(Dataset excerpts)
◇ ◇ ◇ ◇ ◇

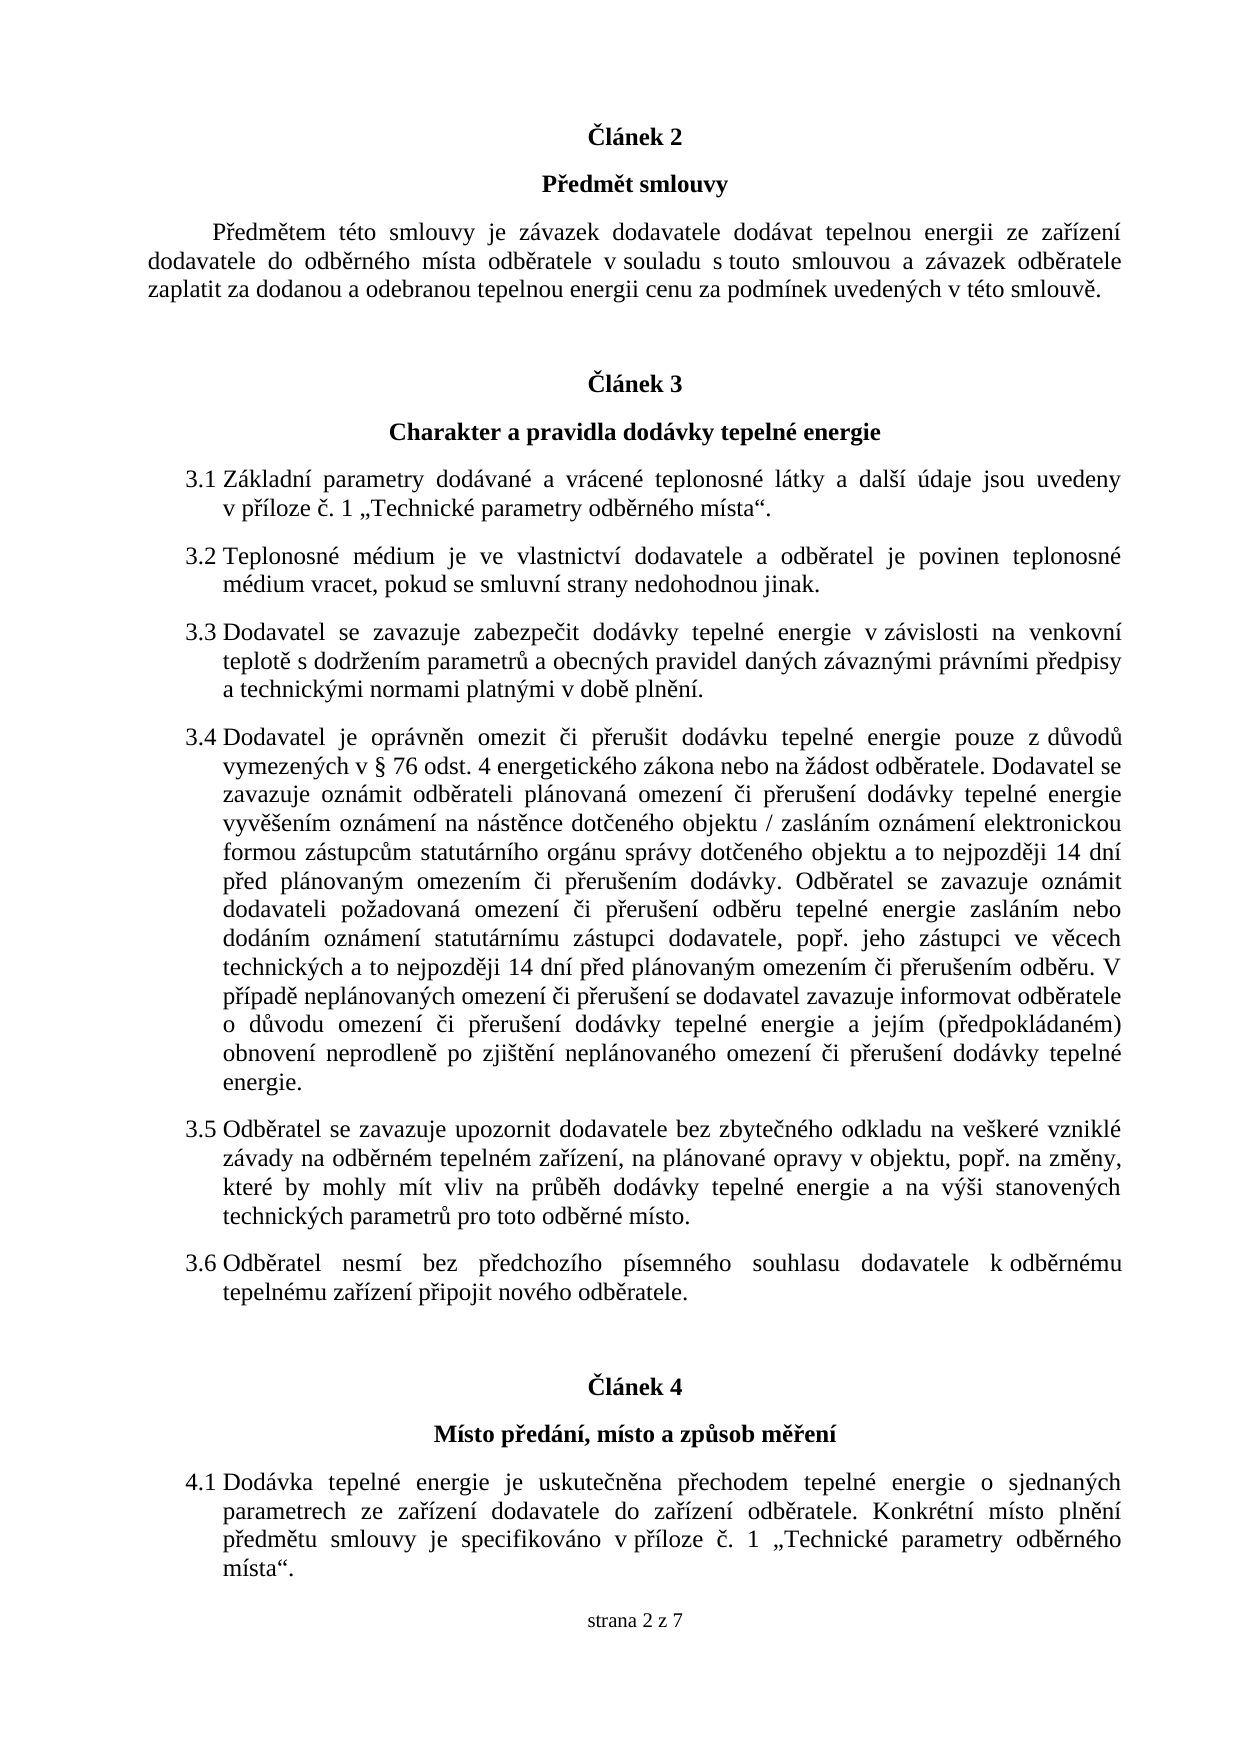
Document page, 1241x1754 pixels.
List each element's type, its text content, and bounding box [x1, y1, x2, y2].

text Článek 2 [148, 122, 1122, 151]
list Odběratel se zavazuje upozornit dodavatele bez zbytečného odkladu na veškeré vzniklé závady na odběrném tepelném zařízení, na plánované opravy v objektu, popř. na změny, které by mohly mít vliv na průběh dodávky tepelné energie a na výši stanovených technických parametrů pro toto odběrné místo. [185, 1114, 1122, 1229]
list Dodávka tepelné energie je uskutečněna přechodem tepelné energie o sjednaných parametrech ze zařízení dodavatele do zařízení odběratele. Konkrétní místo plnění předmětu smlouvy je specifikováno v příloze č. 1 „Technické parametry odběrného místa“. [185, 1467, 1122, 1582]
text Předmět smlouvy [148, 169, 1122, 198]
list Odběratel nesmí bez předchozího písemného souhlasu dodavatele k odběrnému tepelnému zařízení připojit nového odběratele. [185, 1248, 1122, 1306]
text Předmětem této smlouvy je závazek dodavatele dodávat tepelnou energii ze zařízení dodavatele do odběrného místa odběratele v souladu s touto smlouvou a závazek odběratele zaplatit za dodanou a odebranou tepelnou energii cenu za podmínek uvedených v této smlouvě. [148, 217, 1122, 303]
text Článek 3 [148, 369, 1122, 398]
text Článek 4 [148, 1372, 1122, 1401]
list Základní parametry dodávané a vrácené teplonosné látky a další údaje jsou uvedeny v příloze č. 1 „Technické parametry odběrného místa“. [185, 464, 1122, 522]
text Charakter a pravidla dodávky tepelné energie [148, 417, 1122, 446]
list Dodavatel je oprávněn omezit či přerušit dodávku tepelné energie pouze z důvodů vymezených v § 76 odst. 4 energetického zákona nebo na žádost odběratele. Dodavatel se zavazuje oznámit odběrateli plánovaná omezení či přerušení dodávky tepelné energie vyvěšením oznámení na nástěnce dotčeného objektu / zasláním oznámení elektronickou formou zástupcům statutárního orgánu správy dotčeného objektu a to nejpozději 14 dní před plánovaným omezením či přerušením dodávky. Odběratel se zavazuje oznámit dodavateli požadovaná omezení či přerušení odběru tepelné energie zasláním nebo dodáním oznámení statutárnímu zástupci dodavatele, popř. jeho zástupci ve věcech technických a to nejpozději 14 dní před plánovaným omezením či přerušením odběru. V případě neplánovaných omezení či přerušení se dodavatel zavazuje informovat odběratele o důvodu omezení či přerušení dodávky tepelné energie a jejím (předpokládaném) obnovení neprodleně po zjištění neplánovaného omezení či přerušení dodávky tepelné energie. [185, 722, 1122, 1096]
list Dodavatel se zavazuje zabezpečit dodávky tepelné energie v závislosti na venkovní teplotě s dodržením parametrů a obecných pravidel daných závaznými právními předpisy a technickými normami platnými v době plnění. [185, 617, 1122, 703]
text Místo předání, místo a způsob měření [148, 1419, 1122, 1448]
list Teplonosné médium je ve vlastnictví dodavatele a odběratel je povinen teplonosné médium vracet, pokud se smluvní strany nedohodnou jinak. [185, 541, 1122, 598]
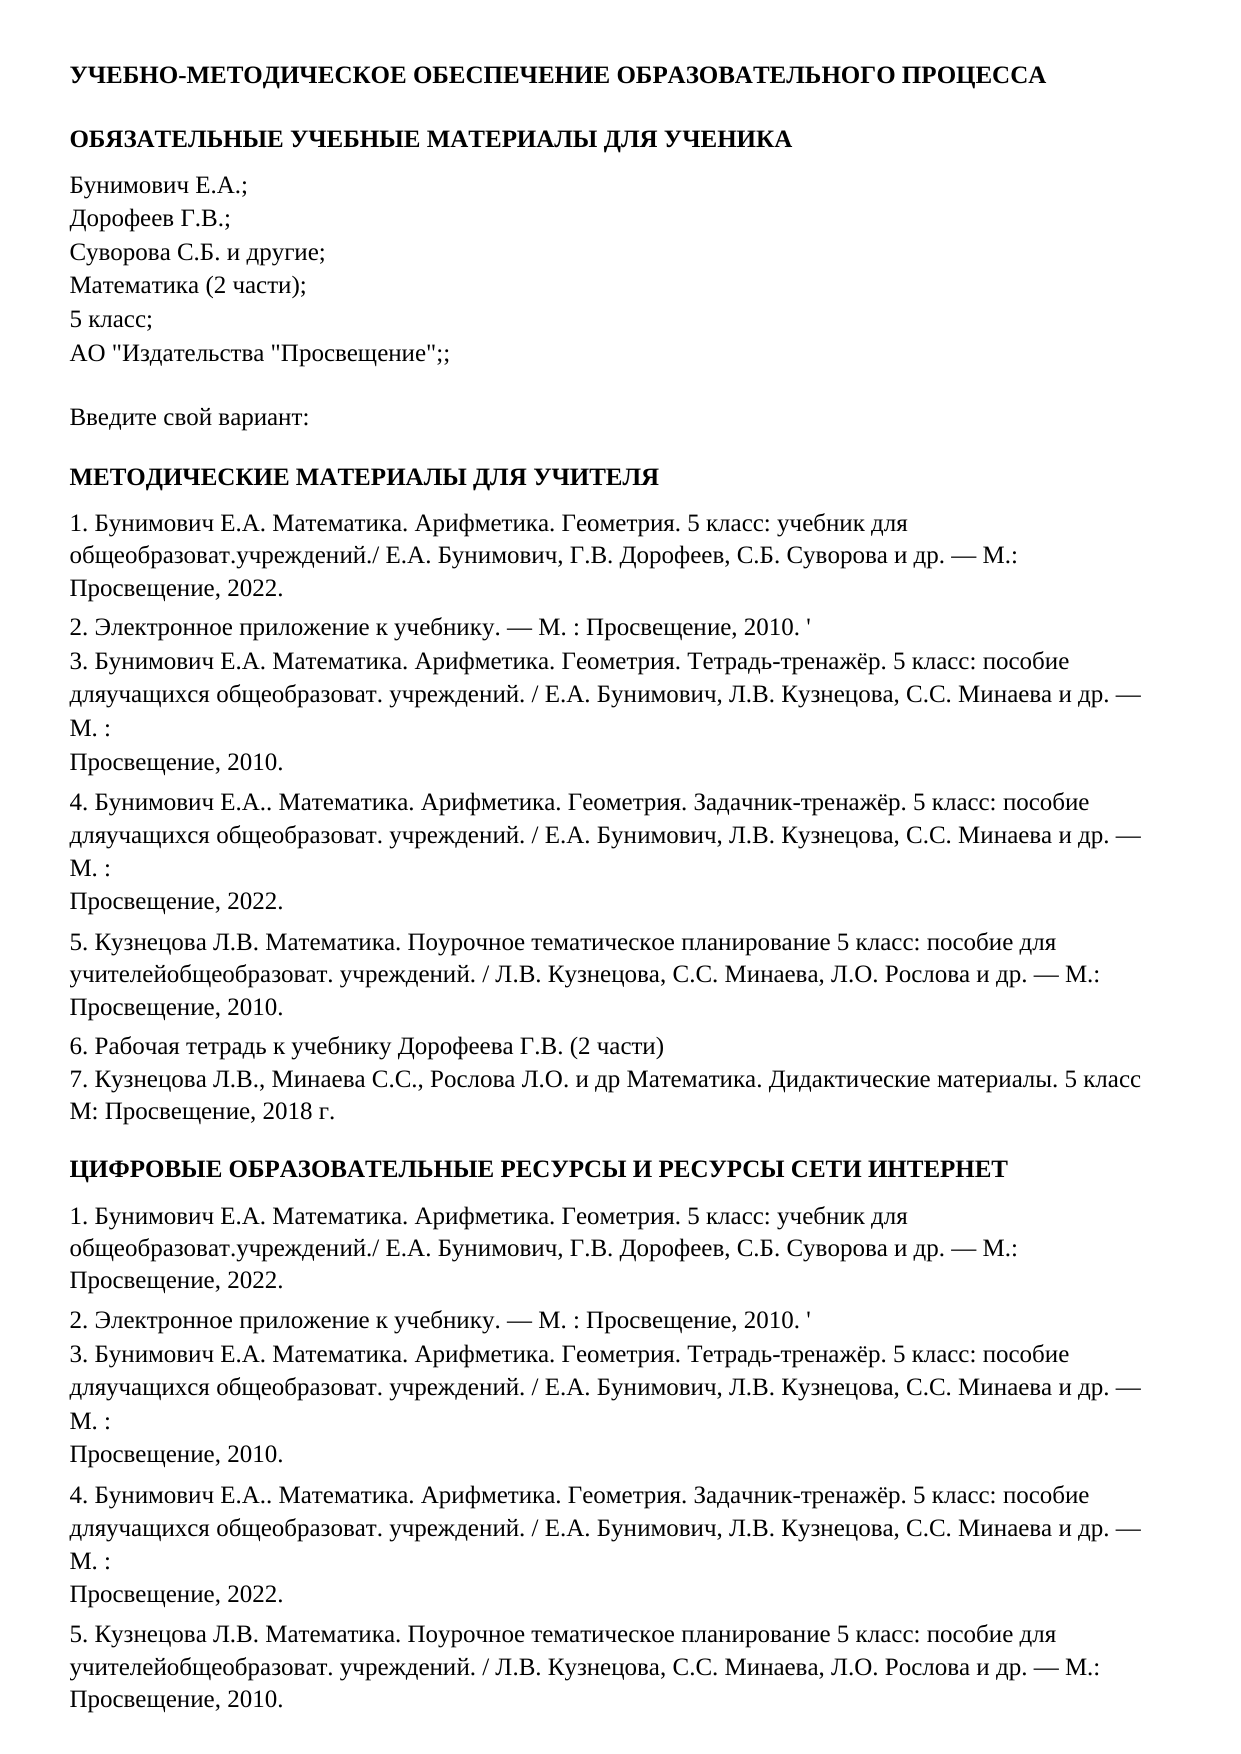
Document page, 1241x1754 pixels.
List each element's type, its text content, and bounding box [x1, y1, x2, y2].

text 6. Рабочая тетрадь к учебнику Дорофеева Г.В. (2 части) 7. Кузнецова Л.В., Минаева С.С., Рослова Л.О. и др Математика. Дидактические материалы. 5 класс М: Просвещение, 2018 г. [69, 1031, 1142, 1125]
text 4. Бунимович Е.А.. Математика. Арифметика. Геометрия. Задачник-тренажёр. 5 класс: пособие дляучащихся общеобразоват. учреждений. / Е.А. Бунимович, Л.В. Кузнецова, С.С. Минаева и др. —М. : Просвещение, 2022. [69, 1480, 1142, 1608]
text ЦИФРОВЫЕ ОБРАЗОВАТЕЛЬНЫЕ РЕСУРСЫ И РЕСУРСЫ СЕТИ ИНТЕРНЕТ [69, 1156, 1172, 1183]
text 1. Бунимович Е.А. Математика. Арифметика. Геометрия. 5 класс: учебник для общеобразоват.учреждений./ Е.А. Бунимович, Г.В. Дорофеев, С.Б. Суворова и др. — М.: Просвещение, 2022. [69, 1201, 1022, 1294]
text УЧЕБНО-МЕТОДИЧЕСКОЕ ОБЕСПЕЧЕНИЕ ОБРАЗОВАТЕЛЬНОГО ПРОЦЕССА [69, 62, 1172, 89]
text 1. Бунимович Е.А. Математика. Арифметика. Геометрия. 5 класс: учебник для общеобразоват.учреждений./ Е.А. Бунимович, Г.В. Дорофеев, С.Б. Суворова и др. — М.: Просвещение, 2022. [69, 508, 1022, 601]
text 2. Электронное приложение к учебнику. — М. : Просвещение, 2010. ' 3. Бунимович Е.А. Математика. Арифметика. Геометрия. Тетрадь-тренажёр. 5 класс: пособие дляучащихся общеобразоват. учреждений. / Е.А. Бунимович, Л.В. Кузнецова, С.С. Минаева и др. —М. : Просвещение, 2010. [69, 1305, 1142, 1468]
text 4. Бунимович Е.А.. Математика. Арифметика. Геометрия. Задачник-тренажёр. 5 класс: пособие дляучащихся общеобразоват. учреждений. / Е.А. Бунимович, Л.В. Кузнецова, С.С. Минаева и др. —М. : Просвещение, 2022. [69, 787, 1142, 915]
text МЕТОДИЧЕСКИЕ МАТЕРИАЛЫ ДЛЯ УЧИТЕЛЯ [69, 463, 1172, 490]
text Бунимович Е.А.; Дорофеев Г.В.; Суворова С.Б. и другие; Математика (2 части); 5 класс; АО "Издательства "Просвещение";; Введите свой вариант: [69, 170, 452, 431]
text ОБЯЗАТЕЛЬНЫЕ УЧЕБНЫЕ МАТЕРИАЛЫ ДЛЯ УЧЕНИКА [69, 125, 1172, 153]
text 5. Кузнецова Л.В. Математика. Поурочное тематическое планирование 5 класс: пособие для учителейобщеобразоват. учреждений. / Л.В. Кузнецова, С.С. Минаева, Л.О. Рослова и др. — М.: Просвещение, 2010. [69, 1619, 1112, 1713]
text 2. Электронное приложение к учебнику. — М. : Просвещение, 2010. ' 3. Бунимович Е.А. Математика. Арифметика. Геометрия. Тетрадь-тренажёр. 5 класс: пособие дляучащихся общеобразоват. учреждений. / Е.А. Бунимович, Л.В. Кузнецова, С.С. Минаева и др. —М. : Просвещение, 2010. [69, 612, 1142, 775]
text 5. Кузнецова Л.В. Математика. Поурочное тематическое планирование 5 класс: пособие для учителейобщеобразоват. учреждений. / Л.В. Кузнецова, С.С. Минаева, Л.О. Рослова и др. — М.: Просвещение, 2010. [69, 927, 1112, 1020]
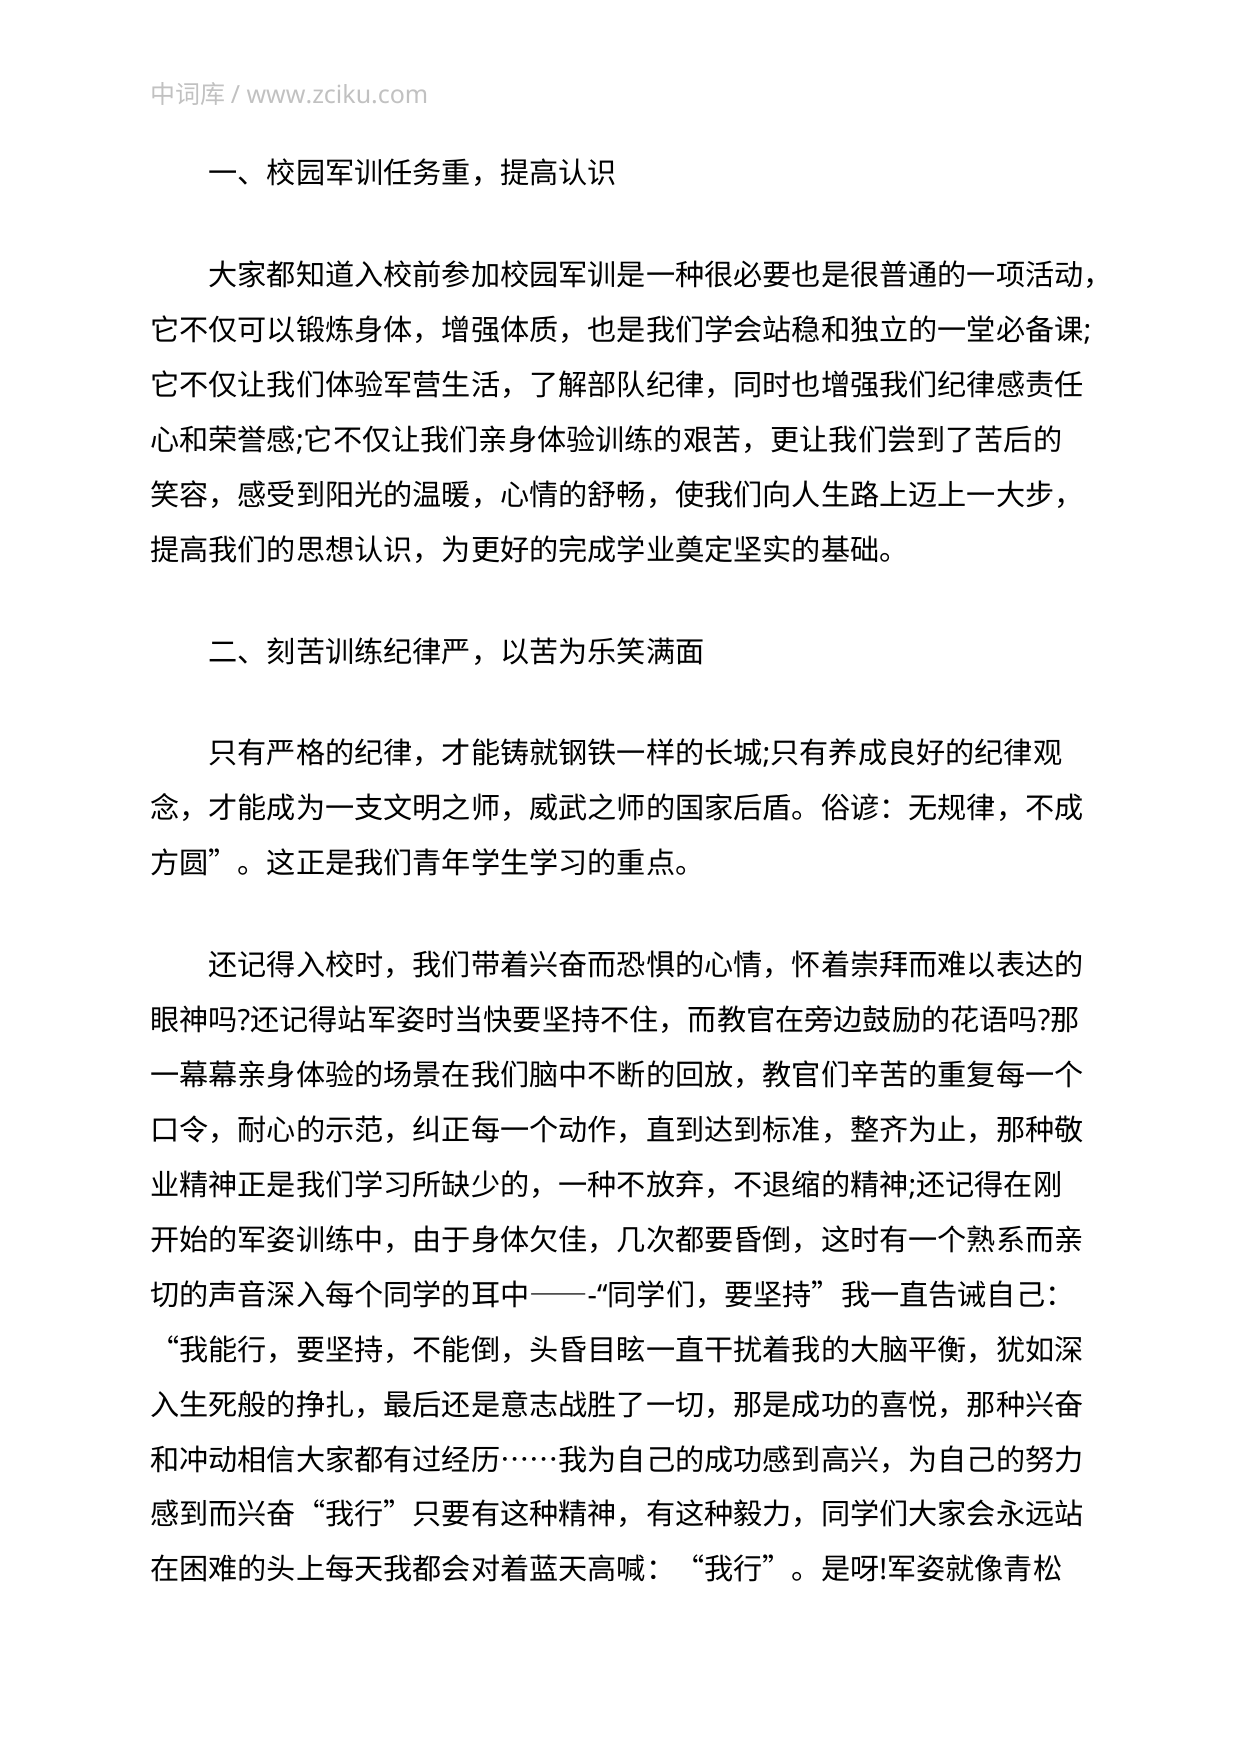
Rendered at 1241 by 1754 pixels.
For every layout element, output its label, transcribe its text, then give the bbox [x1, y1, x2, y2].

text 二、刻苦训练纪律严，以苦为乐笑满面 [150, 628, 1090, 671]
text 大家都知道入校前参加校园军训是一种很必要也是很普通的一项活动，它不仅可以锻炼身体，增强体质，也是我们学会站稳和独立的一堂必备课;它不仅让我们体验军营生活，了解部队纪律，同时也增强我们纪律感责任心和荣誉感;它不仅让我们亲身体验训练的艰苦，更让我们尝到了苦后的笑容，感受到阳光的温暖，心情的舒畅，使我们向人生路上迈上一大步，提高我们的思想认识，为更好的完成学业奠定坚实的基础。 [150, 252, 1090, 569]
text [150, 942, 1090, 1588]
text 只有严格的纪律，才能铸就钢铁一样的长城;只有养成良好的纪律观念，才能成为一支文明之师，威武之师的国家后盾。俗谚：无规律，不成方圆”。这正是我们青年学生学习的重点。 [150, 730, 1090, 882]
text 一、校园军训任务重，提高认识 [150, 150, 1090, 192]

◇ ◇ ◇ ◇ ◇

- Exercise
For each line of the entries that includes "тематическое", show that line.

- Written response
text 5. Кузнецова Л.В. Математика. Поурочное тематическое планирование 5 класс: пособие для учителейобщеобразоват. учреждений. / Л.В. Кузнецова, С.С. Минаева, Л.О. Рослова и др. — М.: Просвещение, 2010. [69, 1619, 1112, 1713]
text 5. Кузнецова Л.В. Математика. Поурочное тематическое планирование 5 класс: пособие для учителейобщеобразоват. учреждений. / Л.В. Кузнецова, С.С. Минаева, Л.О. Рослова и др. — М.: Просвещение, 2010. [69, 927, 1112, 1020]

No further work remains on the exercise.